T.R.’s Memoirs: A loudmouth A’s fan, a young Rangers reliever and a chair
(AP photo/Jeff Chiu)
Editor’s note: T.R. Sullivan covered the Texas Rangers over 32 years for the Fort Worth Star-Telegram and MLB.com and is sharing his “memoirs” with this newsletter.
In Part 3 of Sullivan’s re-visiting of Oakland, here is the story of the night of Sept 13, 2004 and the brawl that erupted between the Rangers bullpen and the fans at the Coliseum.
What I saw is something I will never forget. It moved me deeply and it’s hard to explain.

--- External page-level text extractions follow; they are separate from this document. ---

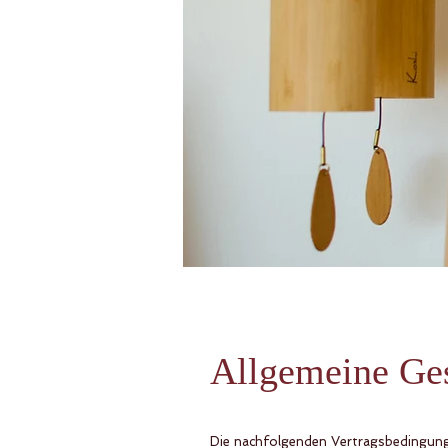
Allgemeine Ge
Die nachfolgenden Vertragsbedingung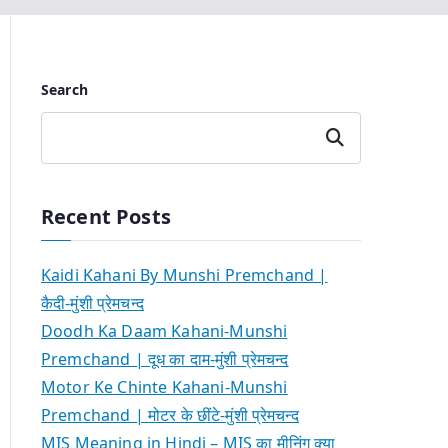
Search
Search
Recent Posts
Kaidi Kahani By Munshi Premchand |
कैदी-मुंशी प्रेमचन्द
Doodh Ka Daam Kahani-Munshi
Premchand | दूध का दाम-मुंशी प्रेमचन्द
Motor Ke Chinte Kahani-Munshi
Premchand | मोटर के छींटे-मुंशी प्रेमचन्द
MIS Meaning in Hindi – MIS का मीनिंग क्या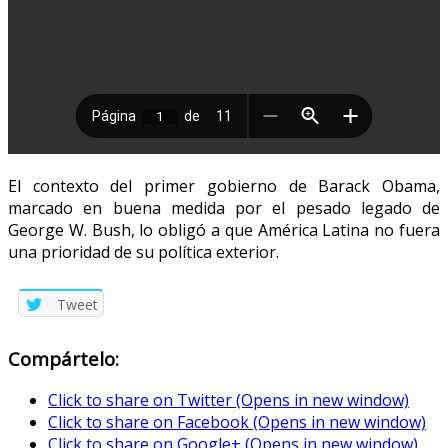
El contexto del primer gobierno de Barack Obama,
marcado en buena medida por el pesado legado de
George W. Bush, lo obligó a que América Latina no fuera
una prioridad de su política exterior.
Tweet
Compártelo:
Click to share on Twitter (Opens in new window)
Click to share on Facebook (Opens in new window)
Click to share on Google+ (Opens in new window)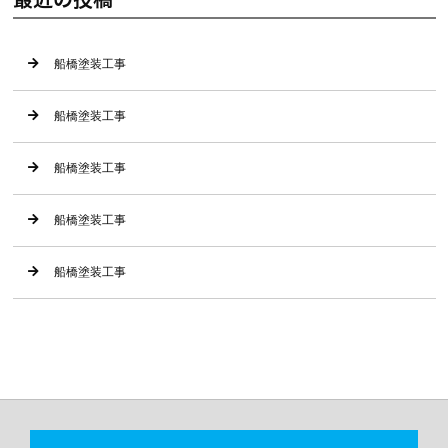
船橋塗装工事
船橋塗装工事
船橋塗装工事
船橋塗装工事
船橋塗装工事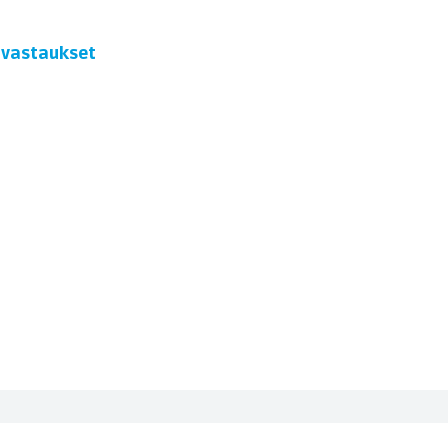
t vastaukset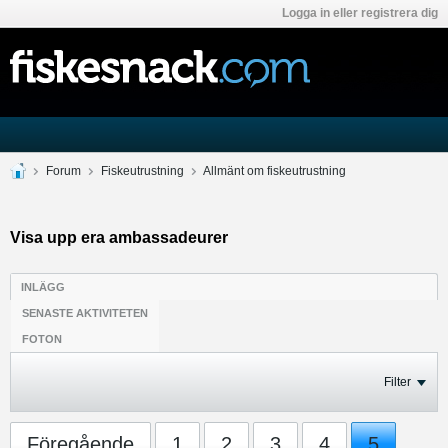
Logga in eller registrera dig
Forum
Fiskeutrustning
Allmänt om fiskeutrustning
Visa upp era ambassadeurer
INLÄGG
SENASTE AKTIVITETEN
FOTON
Filter
Föregående
1
2
3
4
5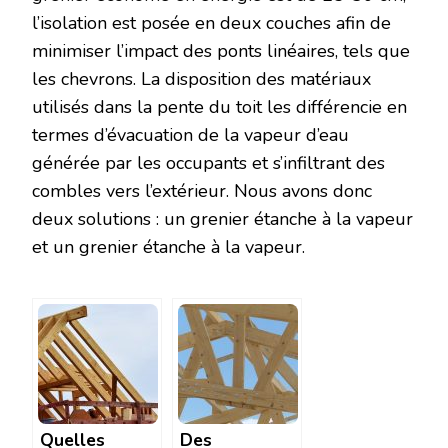
l’isolation est posée en deux couches afin de
minimiser l’impact des ponts linéaires, tels que
les chevrons. La disposition des matériaux
utilisés dans la pente du toit les différencie en
termes d’évacuation de la vapeur d’eau
générée par les occupants et s’infiltrant des
combles vers l’extérieur. Nous avons donc
deux solutions : un grenier étanche à la vapeur
et un grenier étanche à la vapeur.
Quelles
Des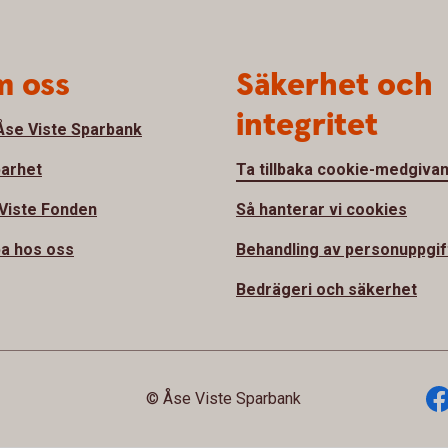
 oss
Säkerhet och
integritet
se Viste Sparbank
barhet
Ta tillbaka cookie-medgiva
Viste Fonden
Så hanterar vi cookies
a hos oss
Behandling av personuppgif
Bedrägeri och säkerhet
© Åse Viste Sparbank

Some will think my sympathy is extremely misplaced and totally unwarranted.
You must understand, though, that I covered the Rangers for 32 years and dealt with some of the greatest players to ever come out of Latin America. Many more were here for only a short period of time, blessed with great talent but unable to handle the pressure and demands of going from a Caribbean island to playing in the major leagues.
Now here was Rangers pitcher Frank Francisco, sitting all by himself outside an Oakland courthouse. He was leaning forward, head hung low, a desperate and forlorn look on his face.

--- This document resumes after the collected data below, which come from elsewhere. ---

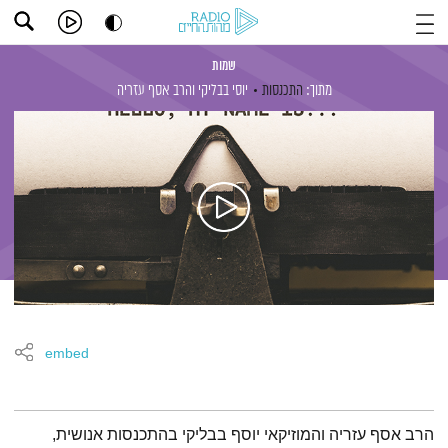
שמות
מתוך:
התכנסות
יוסי בבליקי
והרב אסף עזריה
embed
תמצית הפודקאסט
הרב אסף עזריה והמוזיקאי יוסף בבליקי בהתכנסות אנושית,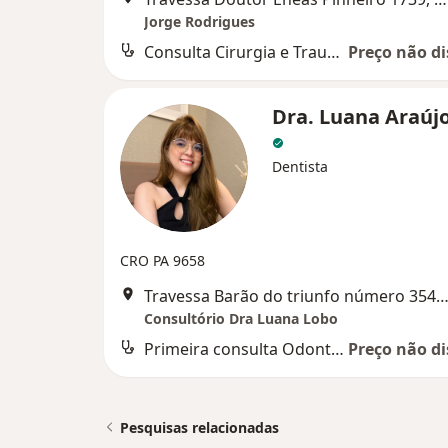
Jorge Rodrigues
Consulta Cirurgia e Traumatologia Buco-maxilo-facial
Preço não di
Dra. Luana Araúj
Dentista
CRO PA 9658
Travessa Barão do triunfo número 3540 entre Almirante Barroso e João Paulo II. Edifício Infinity , Sala 1807 - 18° Andar . Bairro: Marco, B
Consultório Dra Luana Lobo
Primeira consulta Odontológica
Preço não di
Pesquisas relacionadas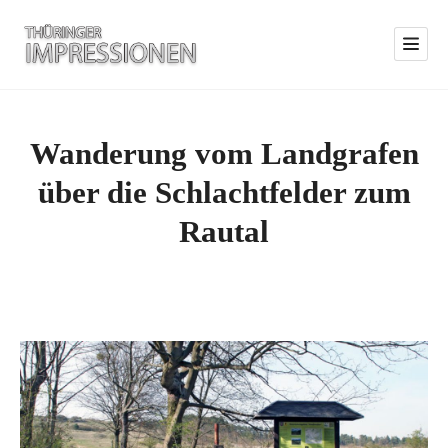
Wanderung vom Landgrafen
über die Schlachtfelder zum
Rautal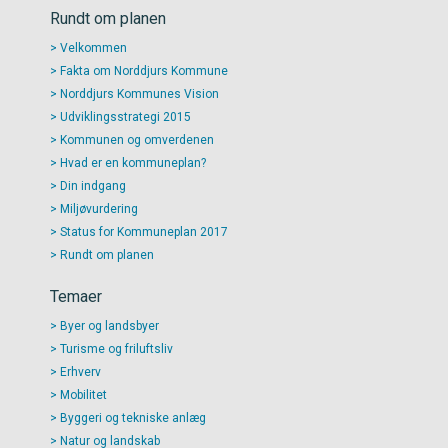
Rundt om planen
Velkommen
Fakta om Norddjurs Kommune
Norddjurs Kommunes Vision
Udviklingsstrategi 2015
Kommunen og omverdenen
Hvad er en kommuneplan?
Din indgang
Miljøvurdering
Status for Kommuneplan 2017
Rundt om planen
Temaer
Byer og landsbyer
Turisme og friluftsliv
Erhverv
Mobilitet
Byggeri og tekniske anlæg
Natur og landskab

He may have been in tears. I don’t know. I watched him from across the room. A fair guess is he was scared. Francisco was big — 6-foot-2 and 220 pounds according to the Rangers’ media guide — but quiet and soft-spoken. Polite but reserved with the media.
But then, a lady Francisco unintentionally hurt two days earlier with a thrown chair had said, “I thought I was going to get beaten to death.”
Francisco, from the Dominican Republic, didn’t speak much English. Actually, he didn’t speak much at all as a rookie in 2004. He had just turned 25 four days earlier, and this was his first season in the big leagues. He was pitching well as a setup reliever out of the Rangers’ bullpen. At the moment, he had a 3.29 ERA and 60 strikeouts in 50 innings. Opponents were hitting .197 off him.
Now he was facing felony charges of battery. A guilty verdict would mean deportation back to the Dominican Republic and a possible premature end to his baseball career.
His agent, Rich Thompson, was there trying to console him. He had an attorney working on his behalf.
But at that moment, Frank Francisco looked as miserable and disconsolate as any major-league player I have ever seen.